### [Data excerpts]

● ● ● ● ●

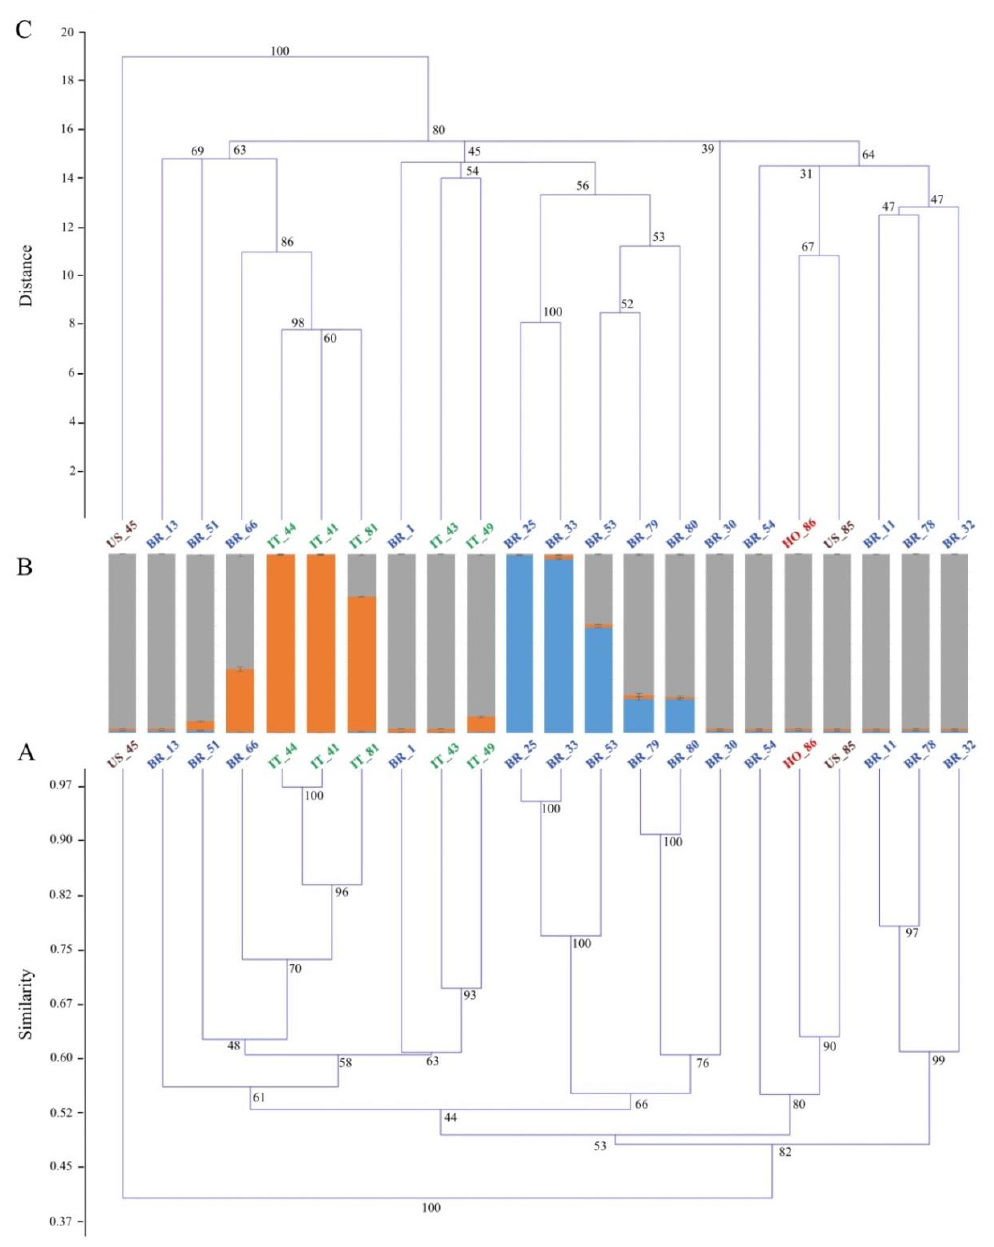
Figure 2. Genetic structure analysis of the sweet potato core collection: ( A ) The unweighted pair group method with arithmetic average means (UPGMA) tree of the genetic similarity estimates computed among pairwise comparisons of sweet potato accessions using the whole simple sequence repeat (SSR) marker data set, with nodes of the main subgroups supported by bootstrap values. The color scheme for this figure is the same as that used in Figure 1 (Blue = Brazil, red = Honduras, green = Italy, and brown = USA). ( B ) Population genetic structure of a core collection of N = 22 sweet potato accessions estimated using 11 microsatellite markers. Each sample is represented by a vertical bar partitioned into K = 3 colored segments representing the estimated membership. The proportion of ancestry (%) is reported on the ordinate axis, and the identification number of each accession is indicated below each histogram. ( C ) The unweighted pair group method with arithmetic average means (UPGMA)-constrained tree was built by applying the Euclidean similarity index and using the morpho-qualitative measurements of a subset of the I. batatas core collection. The positions of the samples throughout the dendrogram were kept fixed according to those ones resulting from the dendrogram in Figure 2A, and the bootstrap values supporting each node of the main subgroups were calculated.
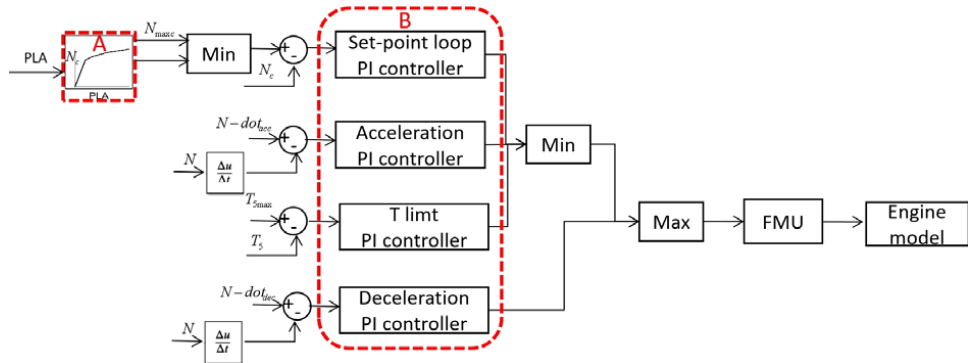
Figure 14 . Architecture of a Min ‐ Max controller. Figure 14. Architecture of a Min-Max controller.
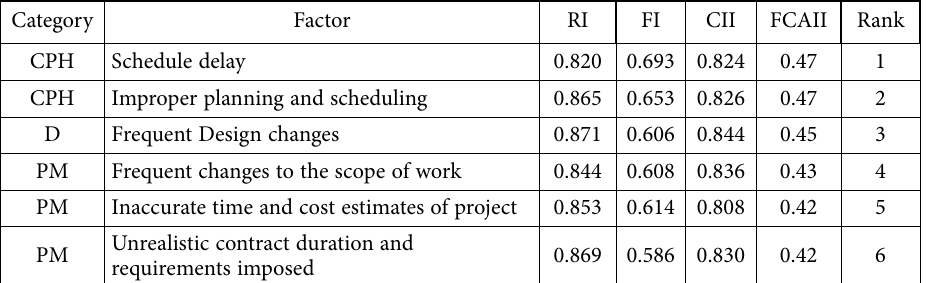
Table 2. RII, FI, CII and FCAII (values and rankings) of cost overrun attributes by all respondents.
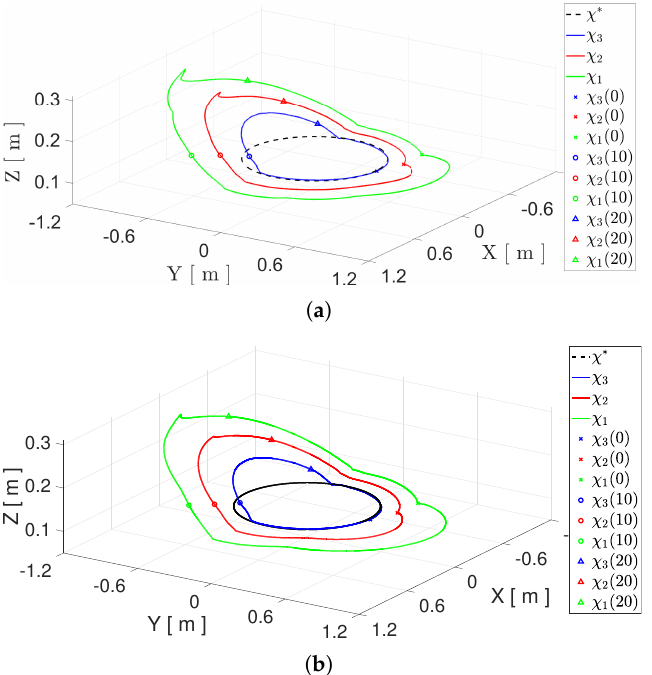
Figure 10. Trajectory in the three dimensional space of the mobile robots for the second experiment. ( a ) Trajectory in the three dimensional space with the GPIO approach. ( b ) Trajectory in the three dimensional space with the PI approach.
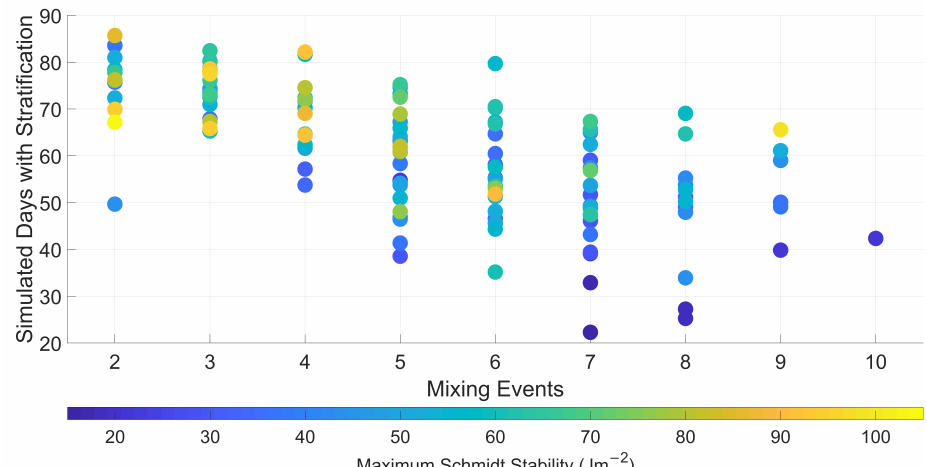
Figure 10. Comparison of mixing events and number of simulated days where stratification was present, where S is above the threshold. The scatter plot colour scheme depicts the maximum daily S from the model runs varying from minimum (cooler, blue tones; minimum of 15 Jm − 2 ) to maximum (warmer, yellow tones; maximum of 105 Jm − 2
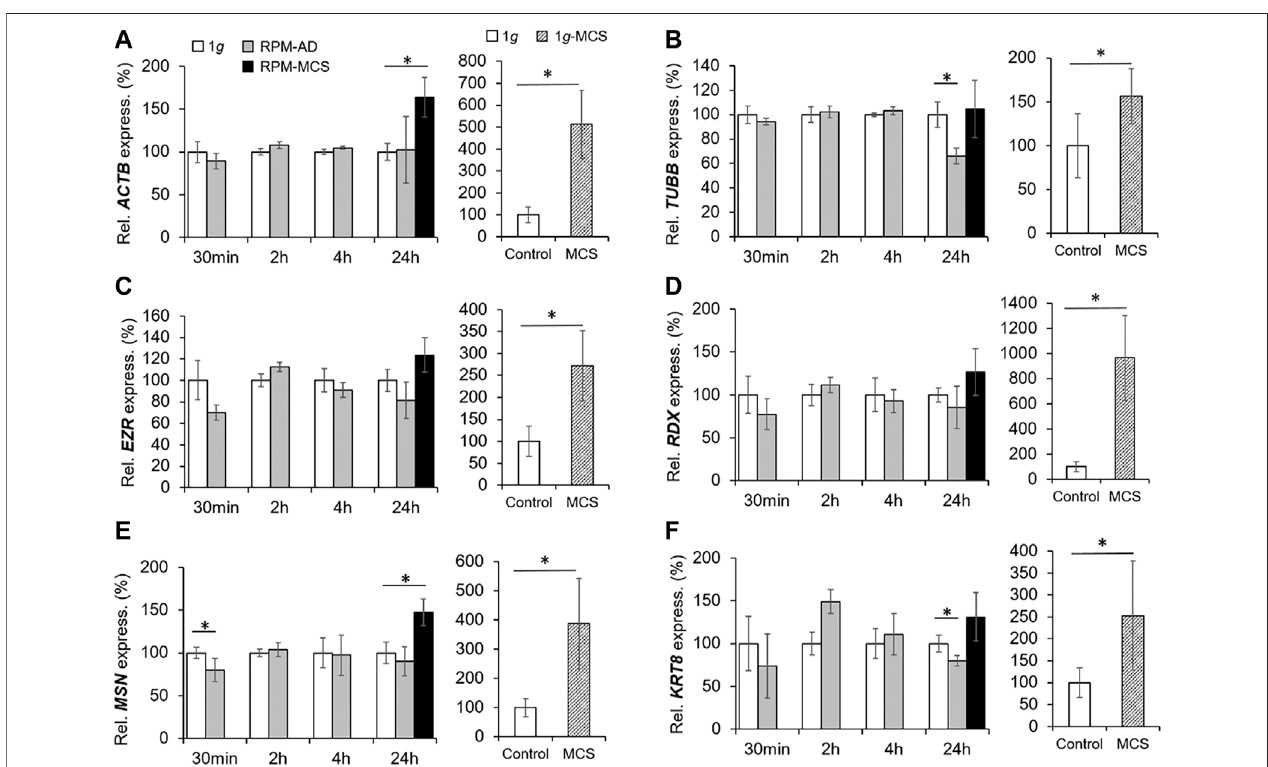
FIGURE 3 | Gene expression of (A) ACTB, (B) TUBB, (C) EZR, (D) RDX, (E) MSN and (F) KRT8 of PC-3 cells exposed to the RPM for 30 min, 2, 4 and 24 h and 1 g -MCS after 24 h. n = 5; * p < 0.05 vs. 1 g .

● ● ● ● ●

Tally the lines above that hold "values" and write the result as a lone number.

2